Вследствие этой особо тесной духовной близости достижения одной литературы очень быстро находили подчас дорогу к соседним, содействуя их росту, восполняя пробелы и становясь общим культурным достоянием. Так, перевод стихотворения Чоконаи «Любовная песнь к фляжке в жеребячьей шкуре» стал одним из первых художественных произведений также на среднесловацком наречии (на основе которого стал складываться словацкий литературный язык). Басням серба Обрадовича в значительной мере обязана своим появлением и басня румынская. Патриотические песни Ригаса завоевали большую популярность также в Молдавии и Валахии и т. д. Все это не значит, что подобной же – и куда большей, поистине революционизирующей – идейно-художественной роли не играли произведения выдающихся западноевропейских просветителей. Факты быстрого внутрирегионального восприятия имеют другой смысл. Они оттеняют родство традиций и целей, взаимопонимание и взаимопомощь в давней обоюдной и согласной борьбе.

Особые национально-исторические обстоятельства определили в основном и систему литературных жанров в этих странах Европы. Кроме несколько иного их соотношения сравнительно с западноевропейским, она вообще более подвижна, не знает столь обязательных правил и авторитетов. Значительно более видное место занимает здесь гражданственно-патриотическая лирика, годы расцвета которой совпадают с подъемами национального самосознания и освободительной борьбы (в том числе демократического движения в Западной Европе). В Польше – это время восстания Костюшко, третьего раздела (а позже наполеоновских войн); в Греции, Молдавии и Валахии – приближения русских войск, грозивших турецкому владычеству, успехов русского оружия, вселявших надежду на освобождение.
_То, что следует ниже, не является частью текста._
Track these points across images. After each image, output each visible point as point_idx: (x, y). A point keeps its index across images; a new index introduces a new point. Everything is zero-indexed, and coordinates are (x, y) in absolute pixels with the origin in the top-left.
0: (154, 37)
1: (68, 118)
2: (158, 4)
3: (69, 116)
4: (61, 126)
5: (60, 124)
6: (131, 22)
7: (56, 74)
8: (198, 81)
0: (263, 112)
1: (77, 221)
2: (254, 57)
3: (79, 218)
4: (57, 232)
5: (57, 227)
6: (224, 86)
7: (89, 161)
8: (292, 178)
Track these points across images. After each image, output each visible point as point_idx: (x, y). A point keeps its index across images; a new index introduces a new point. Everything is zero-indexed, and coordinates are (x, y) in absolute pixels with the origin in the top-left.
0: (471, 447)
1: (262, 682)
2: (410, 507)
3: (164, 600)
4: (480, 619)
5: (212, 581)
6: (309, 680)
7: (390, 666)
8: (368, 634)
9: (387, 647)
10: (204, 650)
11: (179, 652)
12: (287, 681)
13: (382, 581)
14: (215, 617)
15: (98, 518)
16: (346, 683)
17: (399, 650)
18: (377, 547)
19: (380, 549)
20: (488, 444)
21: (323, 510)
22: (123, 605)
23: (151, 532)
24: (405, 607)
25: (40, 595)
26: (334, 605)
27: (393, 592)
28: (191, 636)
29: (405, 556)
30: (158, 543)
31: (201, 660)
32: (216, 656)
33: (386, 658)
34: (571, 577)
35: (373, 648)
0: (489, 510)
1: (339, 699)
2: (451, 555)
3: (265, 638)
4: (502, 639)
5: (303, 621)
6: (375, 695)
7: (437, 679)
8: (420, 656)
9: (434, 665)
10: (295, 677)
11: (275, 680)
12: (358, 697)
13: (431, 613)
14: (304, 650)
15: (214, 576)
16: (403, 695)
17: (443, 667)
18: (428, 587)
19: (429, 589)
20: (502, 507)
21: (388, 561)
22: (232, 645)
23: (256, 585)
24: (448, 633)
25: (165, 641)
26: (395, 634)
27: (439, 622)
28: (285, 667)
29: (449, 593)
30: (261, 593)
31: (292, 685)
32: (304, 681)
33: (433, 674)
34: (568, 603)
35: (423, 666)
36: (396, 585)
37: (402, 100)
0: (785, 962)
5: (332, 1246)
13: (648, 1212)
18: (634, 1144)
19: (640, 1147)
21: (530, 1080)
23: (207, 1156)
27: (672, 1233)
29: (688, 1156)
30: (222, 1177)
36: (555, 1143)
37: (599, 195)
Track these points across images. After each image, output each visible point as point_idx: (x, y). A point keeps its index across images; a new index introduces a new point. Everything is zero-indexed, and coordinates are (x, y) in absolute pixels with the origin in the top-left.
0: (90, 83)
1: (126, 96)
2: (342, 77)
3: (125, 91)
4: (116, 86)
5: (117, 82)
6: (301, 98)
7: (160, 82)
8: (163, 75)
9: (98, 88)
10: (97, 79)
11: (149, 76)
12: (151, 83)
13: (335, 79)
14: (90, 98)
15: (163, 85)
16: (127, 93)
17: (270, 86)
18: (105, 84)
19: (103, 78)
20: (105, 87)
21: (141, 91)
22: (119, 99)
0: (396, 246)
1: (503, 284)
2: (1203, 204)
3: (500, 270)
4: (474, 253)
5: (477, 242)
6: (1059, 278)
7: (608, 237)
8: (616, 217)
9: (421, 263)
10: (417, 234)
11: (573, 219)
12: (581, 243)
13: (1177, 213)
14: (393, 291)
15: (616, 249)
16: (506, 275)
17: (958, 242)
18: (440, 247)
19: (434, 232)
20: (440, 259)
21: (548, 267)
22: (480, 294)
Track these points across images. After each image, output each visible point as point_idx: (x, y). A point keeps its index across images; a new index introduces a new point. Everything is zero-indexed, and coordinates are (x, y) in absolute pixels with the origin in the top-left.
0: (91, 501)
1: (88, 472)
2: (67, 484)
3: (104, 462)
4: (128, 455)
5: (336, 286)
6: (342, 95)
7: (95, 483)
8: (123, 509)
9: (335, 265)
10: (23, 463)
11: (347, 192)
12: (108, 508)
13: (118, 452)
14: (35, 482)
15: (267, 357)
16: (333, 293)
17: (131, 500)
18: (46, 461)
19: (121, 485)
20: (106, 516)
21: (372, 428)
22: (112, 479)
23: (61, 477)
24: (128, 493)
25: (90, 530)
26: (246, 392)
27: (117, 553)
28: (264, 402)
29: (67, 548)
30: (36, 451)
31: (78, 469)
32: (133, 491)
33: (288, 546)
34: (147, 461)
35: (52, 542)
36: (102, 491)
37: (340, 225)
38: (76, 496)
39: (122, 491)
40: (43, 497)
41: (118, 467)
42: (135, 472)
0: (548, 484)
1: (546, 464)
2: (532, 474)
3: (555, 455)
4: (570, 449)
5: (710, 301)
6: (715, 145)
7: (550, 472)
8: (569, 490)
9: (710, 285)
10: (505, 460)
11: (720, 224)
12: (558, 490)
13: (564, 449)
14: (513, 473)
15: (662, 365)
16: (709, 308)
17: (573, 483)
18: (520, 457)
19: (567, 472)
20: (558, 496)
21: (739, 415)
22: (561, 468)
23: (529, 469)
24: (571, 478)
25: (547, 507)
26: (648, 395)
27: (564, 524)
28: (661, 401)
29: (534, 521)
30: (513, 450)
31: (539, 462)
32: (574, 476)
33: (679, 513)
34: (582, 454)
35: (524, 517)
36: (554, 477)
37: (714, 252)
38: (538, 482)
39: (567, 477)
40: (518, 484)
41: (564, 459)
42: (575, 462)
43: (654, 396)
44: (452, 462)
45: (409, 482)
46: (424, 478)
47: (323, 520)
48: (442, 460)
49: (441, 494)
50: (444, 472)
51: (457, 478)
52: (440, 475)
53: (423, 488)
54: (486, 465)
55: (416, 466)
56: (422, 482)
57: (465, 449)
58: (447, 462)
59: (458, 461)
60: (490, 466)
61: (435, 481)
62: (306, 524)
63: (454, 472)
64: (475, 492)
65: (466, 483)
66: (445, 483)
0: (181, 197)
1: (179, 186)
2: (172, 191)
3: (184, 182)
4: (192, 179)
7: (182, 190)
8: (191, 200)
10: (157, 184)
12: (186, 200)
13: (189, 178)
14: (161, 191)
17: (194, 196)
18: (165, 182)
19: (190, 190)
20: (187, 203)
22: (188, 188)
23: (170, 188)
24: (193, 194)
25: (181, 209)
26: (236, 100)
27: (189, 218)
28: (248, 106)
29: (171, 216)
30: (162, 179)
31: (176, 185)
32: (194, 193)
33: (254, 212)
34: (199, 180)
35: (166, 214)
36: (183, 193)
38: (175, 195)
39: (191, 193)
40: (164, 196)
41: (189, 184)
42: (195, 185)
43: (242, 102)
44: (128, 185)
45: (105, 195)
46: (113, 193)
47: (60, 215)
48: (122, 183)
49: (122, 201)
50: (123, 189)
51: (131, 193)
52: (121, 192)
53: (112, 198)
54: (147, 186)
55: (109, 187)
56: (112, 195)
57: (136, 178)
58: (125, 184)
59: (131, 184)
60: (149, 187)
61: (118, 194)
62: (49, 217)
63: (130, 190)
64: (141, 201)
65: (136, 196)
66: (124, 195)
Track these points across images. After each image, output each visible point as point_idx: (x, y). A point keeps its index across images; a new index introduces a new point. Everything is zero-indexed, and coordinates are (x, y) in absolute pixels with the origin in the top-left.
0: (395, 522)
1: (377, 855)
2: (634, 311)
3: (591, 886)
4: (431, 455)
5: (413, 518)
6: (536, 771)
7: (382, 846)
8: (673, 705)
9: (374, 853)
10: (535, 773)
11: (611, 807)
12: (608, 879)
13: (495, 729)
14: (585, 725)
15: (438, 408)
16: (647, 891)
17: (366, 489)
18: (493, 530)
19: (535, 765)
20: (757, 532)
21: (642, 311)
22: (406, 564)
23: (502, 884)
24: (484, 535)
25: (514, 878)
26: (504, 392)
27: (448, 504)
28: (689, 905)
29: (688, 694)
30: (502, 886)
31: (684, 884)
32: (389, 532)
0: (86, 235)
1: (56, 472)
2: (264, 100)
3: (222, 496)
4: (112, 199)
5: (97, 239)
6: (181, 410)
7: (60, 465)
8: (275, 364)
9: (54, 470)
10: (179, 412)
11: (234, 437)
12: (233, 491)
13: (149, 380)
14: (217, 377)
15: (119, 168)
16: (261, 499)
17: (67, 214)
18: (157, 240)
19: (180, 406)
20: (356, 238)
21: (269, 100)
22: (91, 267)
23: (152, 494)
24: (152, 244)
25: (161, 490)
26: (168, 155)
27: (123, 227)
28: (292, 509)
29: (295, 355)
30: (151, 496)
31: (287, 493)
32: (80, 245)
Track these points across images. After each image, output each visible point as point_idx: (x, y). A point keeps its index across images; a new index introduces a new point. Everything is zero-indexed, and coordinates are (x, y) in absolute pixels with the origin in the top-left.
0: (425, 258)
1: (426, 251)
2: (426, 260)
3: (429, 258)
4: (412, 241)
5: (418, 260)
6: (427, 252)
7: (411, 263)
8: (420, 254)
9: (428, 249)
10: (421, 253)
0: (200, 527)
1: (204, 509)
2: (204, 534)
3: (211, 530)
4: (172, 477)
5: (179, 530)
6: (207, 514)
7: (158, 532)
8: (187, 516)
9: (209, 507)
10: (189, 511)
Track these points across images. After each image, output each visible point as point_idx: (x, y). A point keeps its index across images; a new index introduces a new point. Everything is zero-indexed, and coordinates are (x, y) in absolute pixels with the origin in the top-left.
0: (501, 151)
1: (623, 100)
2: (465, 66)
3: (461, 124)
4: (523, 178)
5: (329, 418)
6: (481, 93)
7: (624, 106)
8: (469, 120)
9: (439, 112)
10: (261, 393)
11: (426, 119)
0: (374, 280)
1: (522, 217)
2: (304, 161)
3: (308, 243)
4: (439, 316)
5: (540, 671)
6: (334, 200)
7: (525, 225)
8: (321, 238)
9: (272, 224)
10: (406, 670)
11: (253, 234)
В Венгрии и Греции – это и годы Французской революции, которая вызвала прилив мятежных настроений, обострила недовольство абсолютизмом Габсбургов и деспотизмом Порты.

Во многих литературах Средней и Юго-Восточной Европы в эпоху Просвещения зарождается национальная драма, в которой раньше всего утверждается классицизм. Однако первенствует не трагедия (пусть даже не на античные, но, как в Польше, Венгрии, на более злободневные и гражданственно заостренные национально-исторические темы), а социальная и социально-бытовая комедия (жанр, особенно развитый в польской литературе). Мольер, а чаще Гольдони решительно одерживают верх в качестве художественных образцов над Расином и даже Вольтером. С этими более «земными» вкусами и творческими устремлениями вполне созвучно в поэзии преобладание над одой басни, а также сатирико-пародийных форм и народной песни. В разных видоизменениях, в сплаве с элементами рококо, традициями Возрождения и барокко песня из устной стихии постепенно подымается (например, у Красицкого или же у Чоконаи) на высоту письменного лирического жанра.

Вместе с тем не будем забывать, что собственно художественное творчество – писательство в эпоху Просвещения в некоторых странах этой части Европы иногда еще только выделялось из общегуманистической деятельности, более широкой сферы образованности. Начатки повествовательного искусства, изобразительного мастерства, литературный стиль еще зрели, складывались в других, ученых по своему роду, особенно исторических, сочинениях (Некулче, Д. Кантемир в Молдавии), в эпистолярном жанре. Повсюду опаздывает роман: первый польский роман, «Приключения Миколая Досвядчиньского» И. Красицкого, произведение с чертами просветительского реализма, появился в 1775 г. Роман «Фанни» единственного венгерского сентименталиста Й. Кармана – в 1795 г.